Study material –

════════════════

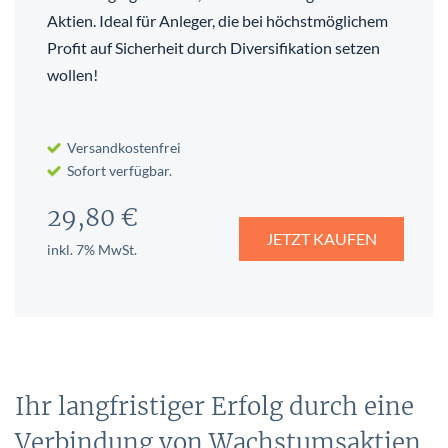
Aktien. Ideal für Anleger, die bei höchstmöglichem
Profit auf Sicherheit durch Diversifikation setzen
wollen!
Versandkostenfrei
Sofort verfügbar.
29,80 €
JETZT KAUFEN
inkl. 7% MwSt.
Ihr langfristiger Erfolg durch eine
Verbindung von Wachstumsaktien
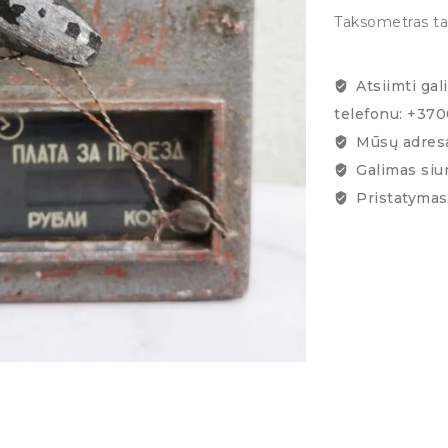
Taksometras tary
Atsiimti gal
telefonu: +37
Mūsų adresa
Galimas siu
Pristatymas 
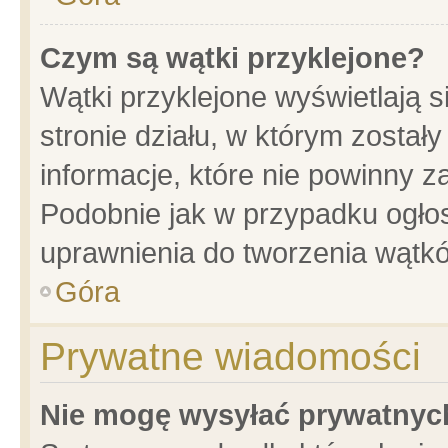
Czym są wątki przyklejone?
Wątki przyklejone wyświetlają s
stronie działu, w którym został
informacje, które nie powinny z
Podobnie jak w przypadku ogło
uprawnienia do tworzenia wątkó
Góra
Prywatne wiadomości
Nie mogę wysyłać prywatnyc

════════════════

Rewrite the text of all the records above, substituting "IN DEN WARENKORB" for "JETZT KAUFEN" and keeping everything else the same. Leave out the pictures.

Problem solution –
Aktien. Ideal für Anleger, die bei höchstmöglichem
Profit auf Sicherheit durch Diversifikation setzen
wollen!
Versandkostenfrei
Sofort verfügbar.
29,80 €
IN DEN WARENKORB
inkl. 7% MwSt.
Ihr langfristiger Erfolg durch eine
Verbindung von Wachstumsaktien
Taksometras tary
Atsiimti gal
telefonu: +37
Mūsų adresa
Galimas siu
Pristatymas 
Czym są wątki przyklejone?
Wątki przyklejone wyświetlają s
stronie działu, w którym został
informacje, które nie powinny z
Podobnie jak w przypadku ogło
uprawnienia do tworzenia wątkó
Góra
Prywatne wiadomości
Nie mogę wysyłać prywatnyc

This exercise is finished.